WHAT YOU SHOULD DO:
Without skipping a line, reproduce the entries exactly.

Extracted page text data
================
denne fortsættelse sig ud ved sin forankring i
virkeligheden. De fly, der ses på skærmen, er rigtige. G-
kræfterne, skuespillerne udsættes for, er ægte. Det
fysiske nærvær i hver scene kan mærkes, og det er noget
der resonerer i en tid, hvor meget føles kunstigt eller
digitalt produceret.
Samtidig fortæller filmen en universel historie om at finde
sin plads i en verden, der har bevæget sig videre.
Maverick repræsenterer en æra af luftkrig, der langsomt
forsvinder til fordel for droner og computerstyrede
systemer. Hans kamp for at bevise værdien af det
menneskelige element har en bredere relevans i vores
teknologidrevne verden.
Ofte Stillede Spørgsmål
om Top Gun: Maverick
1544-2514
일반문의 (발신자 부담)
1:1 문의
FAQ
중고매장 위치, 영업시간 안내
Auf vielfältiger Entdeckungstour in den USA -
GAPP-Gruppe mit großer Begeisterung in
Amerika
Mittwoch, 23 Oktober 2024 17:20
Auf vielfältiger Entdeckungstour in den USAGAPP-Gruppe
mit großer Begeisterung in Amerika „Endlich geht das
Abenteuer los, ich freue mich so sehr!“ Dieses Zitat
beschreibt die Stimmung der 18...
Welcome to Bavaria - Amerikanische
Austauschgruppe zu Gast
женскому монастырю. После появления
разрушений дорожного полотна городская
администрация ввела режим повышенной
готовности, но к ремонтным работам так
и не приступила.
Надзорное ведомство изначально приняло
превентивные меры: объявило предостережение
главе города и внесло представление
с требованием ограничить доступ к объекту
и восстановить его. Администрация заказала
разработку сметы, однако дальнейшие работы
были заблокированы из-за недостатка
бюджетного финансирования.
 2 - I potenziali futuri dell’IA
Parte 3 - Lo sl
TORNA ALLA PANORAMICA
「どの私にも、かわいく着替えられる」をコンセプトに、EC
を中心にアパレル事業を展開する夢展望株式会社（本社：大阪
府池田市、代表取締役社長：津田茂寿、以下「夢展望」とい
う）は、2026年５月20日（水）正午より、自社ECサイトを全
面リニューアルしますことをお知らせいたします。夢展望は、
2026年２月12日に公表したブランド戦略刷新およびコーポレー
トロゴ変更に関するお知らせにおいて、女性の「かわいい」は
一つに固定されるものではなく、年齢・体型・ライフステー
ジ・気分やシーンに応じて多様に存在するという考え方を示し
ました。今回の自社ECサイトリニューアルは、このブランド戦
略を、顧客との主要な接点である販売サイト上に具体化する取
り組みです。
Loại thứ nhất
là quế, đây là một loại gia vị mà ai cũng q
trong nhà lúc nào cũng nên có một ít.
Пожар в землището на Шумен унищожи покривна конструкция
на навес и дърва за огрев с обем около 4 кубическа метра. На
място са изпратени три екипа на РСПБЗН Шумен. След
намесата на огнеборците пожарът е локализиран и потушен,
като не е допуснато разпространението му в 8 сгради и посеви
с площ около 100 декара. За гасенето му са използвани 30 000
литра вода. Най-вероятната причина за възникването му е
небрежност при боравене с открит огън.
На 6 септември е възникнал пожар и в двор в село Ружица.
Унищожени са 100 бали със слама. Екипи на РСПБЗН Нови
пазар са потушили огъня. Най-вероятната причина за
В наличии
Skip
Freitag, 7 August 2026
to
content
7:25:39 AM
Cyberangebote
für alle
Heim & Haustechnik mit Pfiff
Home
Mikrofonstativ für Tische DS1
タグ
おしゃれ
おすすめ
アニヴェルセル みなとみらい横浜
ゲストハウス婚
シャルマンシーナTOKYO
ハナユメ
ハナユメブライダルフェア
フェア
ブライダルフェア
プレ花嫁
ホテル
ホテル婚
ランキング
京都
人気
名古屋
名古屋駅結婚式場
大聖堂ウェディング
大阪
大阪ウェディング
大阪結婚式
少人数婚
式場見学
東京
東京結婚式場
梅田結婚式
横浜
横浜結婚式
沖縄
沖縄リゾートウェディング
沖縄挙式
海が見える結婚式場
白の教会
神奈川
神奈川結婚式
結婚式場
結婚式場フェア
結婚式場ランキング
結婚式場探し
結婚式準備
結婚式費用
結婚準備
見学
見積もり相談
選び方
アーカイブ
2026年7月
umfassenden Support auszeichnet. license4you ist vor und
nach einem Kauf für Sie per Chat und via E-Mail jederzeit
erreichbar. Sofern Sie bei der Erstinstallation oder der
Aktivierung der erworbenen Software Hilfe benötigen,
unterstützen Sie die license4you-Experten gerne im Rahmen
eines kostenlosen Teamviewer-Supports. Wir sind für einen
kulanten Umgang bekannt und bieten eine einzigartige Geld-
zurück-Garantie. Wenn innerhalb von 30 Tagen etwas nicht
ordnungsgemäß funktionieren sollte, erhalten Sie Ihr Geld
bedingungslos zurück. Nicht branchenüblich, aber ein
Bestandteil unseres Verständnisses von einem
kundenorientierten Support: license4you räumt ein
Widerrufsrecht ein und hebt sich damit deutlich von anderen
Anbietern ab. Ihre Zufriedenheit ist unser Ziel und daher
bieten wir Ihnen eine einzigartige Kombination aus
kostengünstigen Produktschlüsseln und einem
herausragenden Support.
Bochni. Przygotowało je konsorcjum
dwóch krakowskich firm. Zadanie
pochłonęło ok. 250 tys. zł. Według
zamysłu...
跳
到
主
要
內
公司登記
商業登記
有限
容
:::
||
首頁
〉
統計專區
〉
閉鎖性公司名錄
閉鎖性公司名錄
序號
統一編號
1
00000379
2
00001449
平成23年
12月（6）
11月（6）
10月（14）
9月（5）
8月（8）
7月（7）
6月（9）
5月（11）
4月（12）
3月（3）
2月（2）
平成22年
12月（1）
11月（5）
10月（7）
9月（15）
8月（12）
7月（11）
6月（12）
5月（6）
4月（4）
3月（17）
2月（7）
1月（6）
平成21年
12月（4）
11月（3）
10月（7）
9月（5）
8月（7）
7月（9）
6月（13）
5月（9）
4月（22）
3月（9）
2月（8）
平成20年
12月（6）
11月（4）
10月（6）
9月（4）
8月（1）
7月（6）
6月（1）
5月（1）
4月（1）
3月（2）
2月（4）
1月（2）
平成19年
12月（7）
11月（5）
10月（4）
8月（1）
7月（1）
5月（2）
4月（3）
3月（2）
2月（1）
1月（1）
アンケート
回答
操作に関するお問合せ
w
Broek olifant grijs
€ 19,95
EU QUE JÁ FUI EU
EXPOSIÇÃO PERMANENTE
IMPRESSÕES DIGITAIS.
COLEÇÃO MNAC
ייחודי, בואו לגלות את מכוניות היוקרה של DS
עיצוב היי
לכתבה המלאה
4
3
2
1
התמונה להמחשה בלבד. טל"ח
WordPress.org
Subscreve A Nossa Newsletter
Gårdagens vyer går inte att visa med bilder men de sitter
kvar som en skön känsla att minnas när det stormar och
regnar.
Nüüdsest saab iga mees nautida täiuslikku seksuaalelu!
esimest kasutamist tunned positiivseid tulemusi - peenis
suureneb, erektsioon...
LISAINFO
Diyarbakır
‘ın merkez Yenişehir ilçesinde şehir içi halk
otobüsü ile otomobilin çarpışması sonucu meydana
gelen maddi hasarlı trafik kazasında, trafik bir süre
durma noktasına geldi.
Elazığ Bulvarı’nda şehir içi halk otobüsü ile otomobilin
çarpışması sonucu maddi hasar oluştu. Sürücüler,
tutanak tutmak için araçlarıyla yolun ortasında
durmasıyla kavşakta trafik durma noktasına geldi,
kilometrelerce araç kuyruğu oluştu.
================
TASK RESULT:
denne fortsættelse sig ud ved sin forankring i
virkeligheden. De fly, der ses på skærmen, er rigtige. G-
kræfterne, skuespillerne udsættes for, er ægte. Det
fysiske nærvær i hver scene kan mærkes, og det er noget
der resonerer i en tid, hvor meget føles kunstigt eller
digitalt produceret.
Samtidig fortæller filmen en universel historie om at finde
sin plads i en verden, der har bevæget sig videre.
Maverick repræsenterer en æra af luftkrig, der langsomt
forsvinder til fordel for droner og computerstyrede
systemer. Hans kamp for at bevise værdien af det
menneskelige element har en bredere relevans i vores
teknologidrevne verden.
Ofte Stillede Spørgsmål
om Top Gun: Maverick
1544-2514
일반문의 (발신자 부담)
1:1 문의
FAQ
중고매장 위치, 영업시간 안내
Auf vielfältiger Entdeckungstour in den USA -
GAPP-Gruppe mit großer Begeisterung in
Amerika
Mittwoch, 23 Oktober 2024 17:20
Auf vielfältiger Entdeckungstour in den USAGAPP-Gruppe
mit großer Begeisterung in Amerika „Endlich geht das
Abenteuer los, ich freue mich so sehr!“ Dieses Zitat
beschreibt die Stimmung der 18...
Welcome to Bavaria - Amerikanische
Austauschgruppe zu Gast
женскому монастырю. После появления
разрушений дорожного полотна городская
администрация ввела режим повышенной
готовности, но к ремонтным работам так
и не приступила.
Надзорное ведомство изначально приняло
превентивные меры: объявило предостережение
главе города и внесло представление
с требованием ограничить доступ к объекту
и восстановить его. Администрация заказала
разработку сметы, однако дальнейшие работы
были заблокированы из-за недостатка
бюджетного финансирования.
 2 - I potenziali futuri dell’IA
Parte 3 - Lo sl
TORNA ALLA PANORAMICA
「どの私にも、かわいく着替えられる」をコンセプトに、EC
を中心にアパレル事業を展開する夢展望株式会社（本社：大阪
府池田市、代表取締役社長：津田茂寿、以下「夢展望」とい
う）は、2026年５月20日（水）正午より、自社ECサイトを全
面リニューアルしますことをお知らせいたします。夢展望は、
2026年２月12日に公表したブランド戦略刷新およびコーポレー
トロゴ変更に関するお知らせにおいて、女性の「かわいい」は
一つに固定されるものではなく、年齢・体型・ライフステー
ジ・気分やシーンに応じて多様に存在するという考え方を示し
ました。今回の自社ECサイトリニューアルは、このブランド戦
略を、顧客との主要な接点である販売サイト上に具体化する取
り組みです。
Loại thứ nhất
là quế, đây là một loại gia vị mà ai cũng q
trong nhà lúc nào cũng nên có một ít.
Пожар в землището на Шумен унищожи покривна конструкция
на навес и дърва за огрев с обем около 4 кубическа метра. На
място са изпратени три екипа на РСПБЗН Шумен. След
намесата на огнеборците пожарът е локализиран и потушен,
като не е допуснато разпространението му в 8 сгради и посеви
с площ около 100 декара. За гасенето му са използвани 30 000
литра вода. Най-вероятната причина за възникването му е
небрежност при боравене с открит огън.
На 6 септември е възникнал пожар и в двор в село Ружица.
Унищожени са 100 бали със слама. Екипи на РСПБЗН Нови
пазар са потушили огъня. Най-вероятната причина за
В наличии
Skip
Freitag, 7 August 2026
to
content
7:25:39 AM
Cyberangebote
für alle
Heim & Haustechnik mit Pfiff
Home
Mikrofonstativ für Tische DS1
タグ
おしゃれ
おすすめ
アニヴェルセル みなとみらい横浜
ゲストハウス婚
シャルマンシーナTOKYO
ハナユメ
ハナユメブライダルフェア
フェア
ブライダルフェア
プレ花嫁
ホテル
ホテル婚
ランキング
京都
人気
名古屋
名古屋駅結婚式場
大聖堂ウェディング
大阪
大阪ウェディング
大阪結婚式
少人数婚
式場見学
東京
東京結婚式場
梅田結婚式
横浜
横浜結婚式
沖縄
沖縄リゾートウェディング
沖縄挙式
海が見える結婚式場
白の教会
神奈川
神奈川結婚式
結婚式場
結婚式場フェア
結婚式場ランキング
結婚式場探し
結婚式準備
結婚式費用
結婚準備
見学
見積もり相談
選び方
アーカイブ
2026年7月
umfassenden Support auszeichnet. license4you ist vor und
nach einem Kauf für Sie per Chat und via E-Mail jederzeit
erreichbar. Sofern Sie bei der Erstinstallation oder der
Aktivierung der erworbenen Software Hilfe benötigen,
unterstützen Sie die license4you-Experten gerne im Rahmen
eines kostenlosen Teamviewer-Supports. Wir sind für einen
kulanten Umgang bekannt und bieten eine einzigartige Geld-
zurück-Garantie. Wenn innerhalb von 30 Tagen etwas nicht
ordnungsgemäß funktionieren sollte, erhalten Sie Ihr Geld
bedingungslos zurück. Nicht branchenüblich, aber ein
Bestandteil unseres Verständnisses von einem
kundenorientierten Support: license4you räumt ein
Widerrufsrecht ein und hebt sich damit deutlich von anderen
Anbietern ab. Ihre Zufriedenheit ist unser Ziel und daher
bieten wir Ihnen eine einzigartige Kombination aus
kostengünstigen Produktschlüsseln und einem
herausragenden Support.
Bochni. Przygotowało je konsorcjum
dwóch krakowskich firm. Zadanie
pochłonęło ok. 250 tys. zł. Według
zamysłu...
跳
到
主
要
內
公司登記
商業登記
有限
容
:::
||
首頁
〉
統計專區
〉
閉鎖性公司名錄
閉鎖性公司名錄
序號
統一編號
1
00000379
2
00001449
平成23年
12月（6）
11月（6）
10月（14）
9月（5）
8月（8）
7月（7）
6月（9）
5月（11）
4月（12）
3月（3）
2月（2）
平成22年
12月（1）
11月（5）
10月（7）
9月（15）
8月（12）
7月（11）
6月（12）
5月（6）
4月（4）
3月（17）
2月（7）
1月（6）
平成21年
12月（4）
11月（3）
10月（7）
9月（5）
8月（7）
7月（9）
6月（13）
5月（9）
4月（22）
3月（9）
2月（8）
平成20年
12月（6）
11月（4）
10月（6）
9月（4）
8月（1）
7月（6）
6月（1）
5月（1）
4月（1）
3月（2）
2月（4）
1月（2）
平成19年
12月（7）
11月（5）
10月（4）
8月（1）
7月（1）
5月（2）
4月（3）
3月（2）
2月（1）
1月（1）
アンケート
回答
操作に関するお問合せ
w
Broek olifant grijs
€ 19,95
EU QUE JÁ FUI EU
EXPOSIÇÃO PERMANENTE
IMPRESSÕES DIGITAIS.
COLEÇÃO MNAC
ייחודי, בואו לגלות את מכוניות היוקרה של DS
עיצוב היי
לכתבה המלאה
4
3
2
1
התמונה להמחשה בלבד. טל"ח
WordPress.org
Subscreve A Nossa Newsletter
Gårdagens vyer går inte att visa med bilder men de sitter
kvar som en skön känsla att minnas när det stormar och
regnar.
Nüüdsest saab iga mees nautida täiuslikku seksuaalelu!
esimest kasutamist tunned positiivseid tulemusi - peenis
suureneb, erektsioon...
LISAINFO
Diyarbakır
‘ın merkez Yenişehir ilçesinde şehir içi halk
otobüsü ile otomobilin çarpışması sonucu meydana
gelen maddi hasarlı trafik kazasında, trafik bir süre
durma noktasına geldi.
Elazığ Bulvarı’nda şehir içi halk otobüsü ile otomobilin
çarpışması sonucu maddi hasar oluştu. Sürücüler,
tutanak tutmak için araçlarıyla yolun ortasında
durmasıyla kavşakta trafik durma noktasına geldi,
kilometrelerce araç kuyruğu oluştu.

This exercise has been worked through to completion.